- _Excerpt to read_:
——————————

The victims of three years of bondage numbered fully two hundred thousand ere the work was done. Yet the results were but slight, only the excess of water from the highest lakes and streams being carried off. However, the danger from inundations of the city has been very materially decreased by the Nochistongo opening, and no more deluges have occurred since its completion.

Still the fact that the bottom of the cut was thirty feet higher than the surface of Texcoco, the lowest lying of the lakes, left the city in danger of inundation, as Lake Texcoco is constantly filling up at the rate of one and one-half inches a year and is now but a few feet below the level of the main plaza of the city.

The drainage works had long been a heavy burden upon the Mexican treasury. Up to 1637 Bancroft estimates that $3,000,000 had been expended. Up to the year 1800 the outlay had reached $6,247,670. Up to 1830 the total expenditure was $8,000,000.

Work done by the Mexican Government.-The problem which the Mexican Government had to face was very different from that which confronted Martinez in 1607. The question of preventing submergence is practically solved. The work of Martinez, unsatisfactory as it was, did a great deal to solve it. Since his day the area of the lakes has been gradually diminishing. The rapid evaporation in the rarefied air and under the direct sun of the valley partly accounts for this. Twice the water in Lake Texcoco has almost entirely disappeared, leaving only a sea of mud and a small pool. The great problem which the Mexican Government has now solved is not how to prevent an inflow of water, but how to provide an outlet for sewage. The danger to be averted was not that of drowning, but that of dying from the plague.

——————————

- _Stated goal 1_: List every year mentioned in the drainage passage, in the order in which they appear.
- _Stated goal 2_: Transcribe the portion of the drainage passage that opens with the words containing "Still the fact" and closes with "of the city.".
- _Stated goal 3_: According to the drainage passage, at what rate is Lake Texcoco filling up?
The listing that comes after the drainage passage is separate material.

- _Given records_:

——————————

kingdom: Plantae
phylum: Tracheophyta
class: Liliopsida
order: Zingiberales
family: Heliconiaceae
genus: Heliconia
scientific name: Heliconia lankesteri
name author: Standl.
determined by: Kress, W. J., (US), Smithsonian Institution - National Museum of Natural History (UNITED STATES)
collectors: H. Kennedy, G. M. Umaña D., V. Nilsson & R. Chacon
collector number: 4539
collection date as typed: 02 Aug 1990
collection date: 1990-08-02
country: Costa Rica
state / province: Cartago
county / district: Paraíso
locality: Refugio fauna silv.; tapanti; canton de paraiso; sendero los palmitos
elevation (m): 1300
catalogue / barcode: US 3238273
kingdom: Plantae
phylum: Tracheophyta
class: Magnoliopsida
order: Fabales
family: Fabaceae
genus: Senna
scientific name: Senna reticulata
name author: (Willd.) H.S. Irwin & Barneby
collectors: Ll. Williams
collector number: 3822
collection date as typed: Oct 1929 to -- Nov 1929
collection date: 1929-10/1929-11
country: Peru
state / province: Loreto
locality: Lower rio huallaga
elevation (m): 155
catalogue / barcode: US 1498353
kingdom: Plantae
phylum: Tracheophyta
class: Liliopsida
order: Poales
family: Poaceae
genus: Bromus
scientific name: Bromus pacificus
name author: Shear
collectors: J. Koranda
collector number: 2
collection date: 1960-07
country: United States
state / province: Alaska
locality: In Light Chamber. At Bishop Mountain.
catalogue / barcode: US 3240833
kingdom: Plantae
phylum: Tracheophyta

——————————

- _Answer 1_: 1637, 1800, 1830, 1607

- _Answer 2_:
Still the fact that the bottom of the cut was thirty feet higher than the surface of Texcoco, the lowest lying of the lakes, left the city in danger of inundation, as Lake Texcoco is constantly filling up at the rate of one and one-half inches a year and is now but a few feet below the level of the main plaza of the city.

- _Answer 3_: One and one-half inches a year.